🦃 Happy Thanksgiving, SellersAskSellers!

Note - I am at my best as far away from the kitchen as possible.

But I do enjoy to read.

See NYT of 3 days ago on cooking the Turkey…

https://www.nytimes.com/2024/11/19/dining/best-thanksgiving-turkey-recipe.html

It seems THE BEST is to DRY BRINING the bird 3 days prior.

Excerpt:

  1. Dry-brine the bird, then relax.

In 2006, Russ Parsons of The Los Angeles Times wrote that the best way to roast a turkey whole was to first dry-brine it, which is just a fancy way of saying it should be salted in advance — ideally two or three days before cooking.

This gives the salt time to draw out the bird’s moisture, which then dissolves the salt on the skin’s surface and gets pulled back into the meat through a process called [diffusion

When such a bird is roasted, its muscle fibers are better able to hold onto moisture, meaning the cooked turkey will be beyond juicy and well seasoned, with an aged, concentrated flavor and a tempered gaminess.

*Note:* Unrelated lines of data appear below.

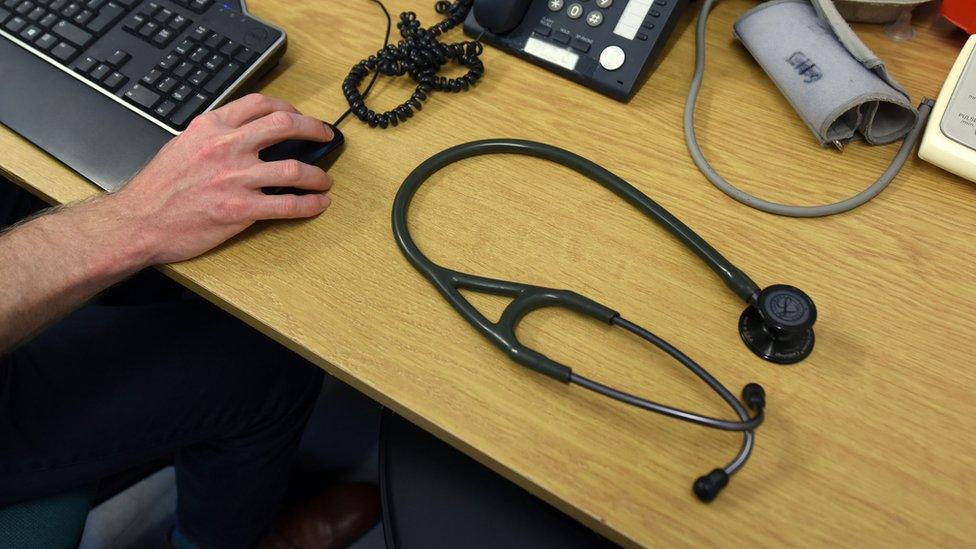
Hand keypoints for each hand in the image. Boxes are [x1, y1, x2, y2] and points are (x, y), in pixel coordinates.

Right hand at [112, 93, 334, 264]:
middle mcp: (226, 146)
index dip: (287, 108)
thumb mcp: (182, 145)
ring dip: (318, 175)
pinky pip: (288, 205)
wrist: (138, 222)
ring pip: (295, 169)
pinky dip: (310, 205)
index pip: (259, 104)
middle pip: (286, 125)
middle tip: (325, 136)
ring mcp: (235, 178)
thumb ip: (213, 136)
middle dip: (314, 129)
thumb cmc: (157, 189)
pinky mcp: (241, 210)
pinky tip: (318, 204)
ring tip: (325, 180)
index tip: (298, 116)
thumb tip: (242, 135)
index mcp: (211, 127)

After all my tests, I am beyond confident that the longer you salt your bird (up to three days maximum), the juicier the meat, the crisper the skin, the more perfect the turkey. I noticed a huge difference between a three-day dry-brined turkey and a two-day dry-brined turkey. But similarly, there’s a notable contrast between a turkey that’s been salted, then immediately roasted, and one salted just a day in advance. (The longer-brined bird tastes way better.)